Übers Verkaufen und Versorgen
Werbung soll verkaufen. Der grundsätzliche Arbeitsauftrag von Consumer- und Gesundheitsmarketing ist also erstmal der gleiche. Doch während die einen vorwiegend auf Spaß, Unterhaltung und Begeisterung setzen, um Menschen zu bewegen und Kaufmotive zu implementieren, sind die anderen öfter dazu angehalten, feinere Töne anzuschlagen und auf etwas sachlichere Art zu emotionalisieren und zu überzeugen.

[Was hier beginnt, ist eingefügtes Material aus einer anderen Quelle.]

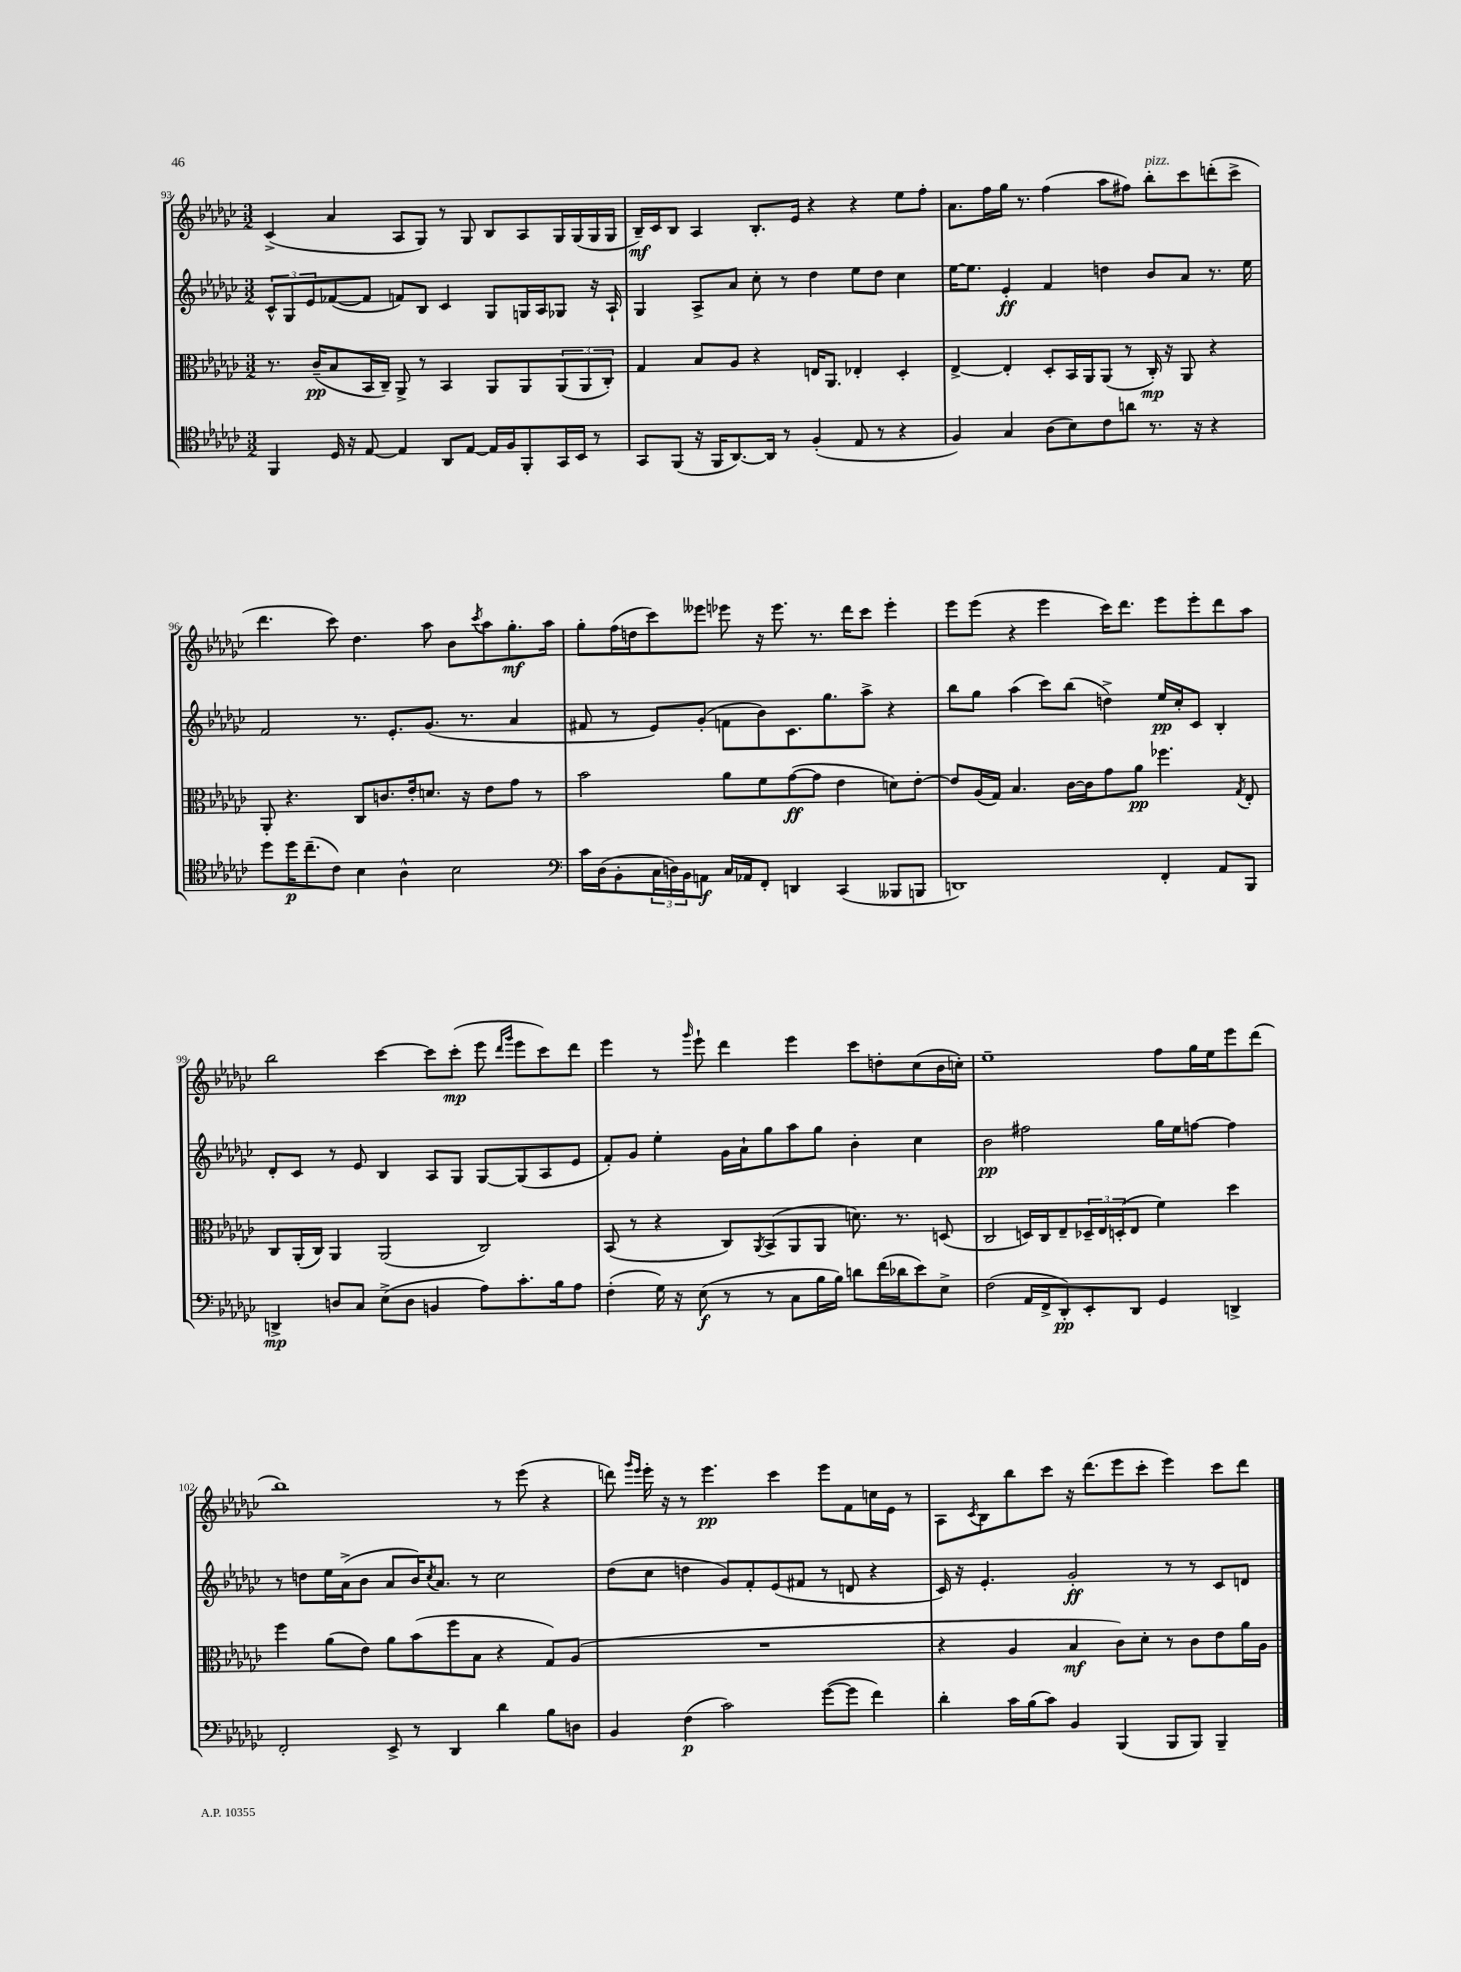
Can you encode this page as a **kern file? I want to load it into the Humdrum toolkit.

**kern	**kern	**kern	**kern
*staff4	*staff3	*staff2	*staff1
*clefC4	*clefC3	*clefG2	*clefG2
*k[b-e-a-d-g-c-]	*k[b-e-a-d-g-c-]	*k[b-e-a-d-g-c-]	*k[b-e-a-d-g-c-]
*M3/2	*M3/2	*M3/2	*M3/2
4FF	8.r	12c-^^	(4c-^
.	.	12G-	.
.	.	12e-	.
.	(16c-~	.	.
16D-	8B-	([8f-	4a-
16r	.	.	.
[8E-	16BB-	8f-]	.
.	16C-~)	.	.
4E-]	8AA-^	8f)	8A-
.	8r	8B-	8G-)
8AA-	4BB-	4c-	8r
[8E-	.	.	8G-
16E-]	8AA-	8G-	8B-
16F	.	.	.
8FF'	8AA-	16G	8A-
.	.	16A-	.
16GG-	(12AA-	8G-	16G-
16BB-	.	.	(16G-
.	12AA-	.	.
8r	.	16r	16G-
.	12C-')	.	.
.	.	16A-`	16G-
=	=	=	=
8GG-	4G-	4G-	16B-~)
.	.	.	16c-
(8FF	.	.	8B-
16r	8B-	8A-^	4A-
16FF	.	.	.
[8.AA-)	8A-	8a-	.
.	4r	8cc-'	8.B-'
16AA-]	.	.	.
8r	.	8r	.
.	.	.	16e-
(4F'	16E	4dd-	4r
.	8.AA-	.	.
8E-	4E-'	8ee-	4r
8r	.	8dd-	.
4r	4D-'	4cc-	8ee-
.	.	.	8ff'
=	=	=	=
4F)	[4E-^	[16ee-	8.a-
.	.	8.ee-]	.
.	.	.	16ff
4G-	4E-']	4e-'	16gg-
.	.	.	8.r
(8A-	8D-'	4f	(4ff
8B-)	16BB-	.	.
.	16AA-	.	.
8c-	(8AA-	4dd	8aa-
8a	8r	.	8ff#)
8.r	16C-')	8b-	8bb-'
.	16r	.	.
.	8AA-	8a-	8ccc-
16r	.	.	.
4r	4r	8.r	(8ddd'
.	.	.	8ccc-^
.	.	16ee-	.
=	=	=	=
8dd-	8AA-'	2f	4.ddd-
16dd-	4.r	.	.
(8.cc-~	.	.	.
8c-)	.	.	8ccc-)
4B-	8C-	8.r	4.dd-
.	8.c	.	.
.	.	8.e-'	.
4A-^^	.	.	.
.	16e-'	.	.
.	8.d	(8.g-	8aa-
2B-	.	.	8b-
.	16r	8.r	.
.	.	.	8qccc-
.	8e-	.	8aa-
.	8g-	4a-	8.gg-'
.	8r	.	.
.	.	.	16aa-
=	=	=	=
*clefF4	*	*	*
16c-	2b-	8f#	8gg-'
(16D-	.	.	.
8BB-'	.	8r	(16ff
.	.	.	16dd
24C-	.	8e-)	8ccc-)
24D)	.	.	.
24BB-	.	.	.
8AA	.	(8g-'	8eee--
16C-	8a-	8f	8eee-
16AA-	.	.	.
8FF'	8f	8b-)	16r
.	.	.	8.eee-
4DD	([8g-	8.c-	.
.	8g-]	.	8.r
.	.	8.gg-	.
(4CC-	4e-	.	.
.	.	.	16ddd-
.	.	8aa-^	8ccc-
8BBB--	8d)	4r	4eee-'
8BBB	[8e-'	.	.
=	=	=	=
1DD)	8e-]	8bb-	8eee-
.	(16A-	8gg-	(8eee-
.	16G-)	.	.
.	4.B-	(4aa-	4r
.	.	8ccc-)	4eee-
.	[16c-	(8bb-	.
.	16c-]	.	.
.	8g-	4dd^)	16ccc-)
.	.	.	8.ddd-
.	8a-	.	.
4FF'	4.ff-	16ee-	8eee-
.	.	16cc-'	.
.	.	8c-	8eee-'
8AA-	.	4B-'	8ddd-
.	8qG-	.	.
8BBB-	8E-'	.	8aa-
=	=	=	=
4DD^	8C-	8d-'	2bb-
.	(16AA-'	8c-	.
.	16C-)	.	.
8D	4AA-	8r	.
8C-	.	8e-	.
(8E-^	(2AA-	4B-	[4ccc-
8D	.	.	.
4BB	.	8A-	8ccc-]
.	.	8G-	(8ccc-'
8A-)	2C-)	[8G-	8eee-
.	.	.	16qqddd-
.	.	.	16qqggg-
8.c-'	.	(8G-]	8eee-
.	.	8A-	8ccc-)
16B-	.	.	.
8A-	.	8e-	8ddd-
=	=	=	=
(4F'	(8BB-	8f')	4eee-
.	8r	8g-	.
16G-)	4r	4ee-'	8r
16r	.	.	.
.	.	.	16qqggg-
(8E-	.	.	8eee-`
8r	8C-)	16g-	4ddd-
.	.	16a-`	.
.	8qAA-	.	.
8r	(8BB-^	8gg-	.
8C-	8AA-	8aa-	4eee-
16B-	8AA-	8gg-	.
16B-)	.	.	.
8d	8.d)	4b-'	8ccc-
(16f	.	.	8dd'
16d-	8.r	.	.
8e-)	.	4cc-	(8cc-
8E-^	(8D	.	16b-
.	.	.	16cc')
=	=	=	=
(2F	2C-	2b-	1ee-~
16AA-	16D)	2ff#	.
16FF^	16C-	.	.
8DD-')	8E-~	.	.
8EE-'	24D-~	.	.
.	24E-	.	.
.	(24D'	.	.
8DD-	8E-	.	.
4GG-	4f)	16gg-	8ff
.	.	16ee-	.
.	.	[8ff	16gg-
.	.	.	16ee-
4DD^	4dd-	4ff]	8eee-
.	.	.	(8ddd-
=	=	=	=
2FF'	4ff	8r	1bb-)
.	.	8dd	.
.	(8a-	16ee-	.
.	.	(16a-^	.
.	8e-)	8b-	.
8EE-^	8a-	8a-	.
8r	(8b-	16b-)	.
.	.	8qcc-	.
.	.	8.a-	.
4DD-	8ff	.	.
.	8B-	8r	.
4d-	4r	2cc-	8r
.	.	.	(8eee-
8B-	8G-)	.	4r
8D	(8A-	.	.
=	=	=	=
4BB-	1.r	(8dd-	8ddd)
.	.	.	16qqggg-
.	.	.	16qqeee-
.	.	8cc-	16eee-'
.	.	.	16r
(4F	.	4dd	8r
.	.	.	4.eee-
2c-)	.	8g-)	.
.	.	8f'	.
.	.	(8e-	4ccc-
.	.	8f#	.
([8g-	.	8r	8eee-
8g-]	.	8d	8f
4f)	.	4r	16cc
.	.	.	16e-
.	.	.	8r
=	=	=	=
4d-'	4r	16c-)	8A-
.	.	16r	.
.	.	.	8qc-
.	.	4.e-'	8B-
16c-	4A-	.	8bb-
(16B-	.	.	.
8c-)	.	.	8ccc-
4BB-	4B-	2g-'	16r
.	.	.	(8.ddd-
(4BBB-	8c-)	.	8eee-
.	8d-'	.	8ccc-'
8BBB-	8r	8r	4eee-)
8BBB-)	8c-	8r	.
4BBB-~	8e-	8c-	8ccc-
.	16a-	8d	8ddd-
.	16A-	.	.
==	==	==	==
*-	*-	*-	*-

Ferner geht es im innovativen Healthcare-Marketing längst nicht mehr nur um die lautstarke Vermarktung eines Präparates. Moderne Healthcare-Kampagnen haben unter anderem den Auftrag, die Akteure im Gesundheitswesen bei ihren Dienstleistungen und Behandlungen zu unterstützen. Sie können dabei helfen, das Versorgungsmanagement zu optimieren, und festigen die Bindung zwischen Unternehmen und Patienten, die zunehmend informierter und mündiger werden und immer mehr in ihre Gesundheitsentscheidungen miteinbezogen werden möchten. Die Aufgaben der Healthcare-Werbung gehen weit über gestalterische Plakativität hinaus.
Deshalb sind die besten Healthcare-Kampagnen nicht nur kreativ und originell, sondern immer auch ethisch, informativ und patientenzentriert.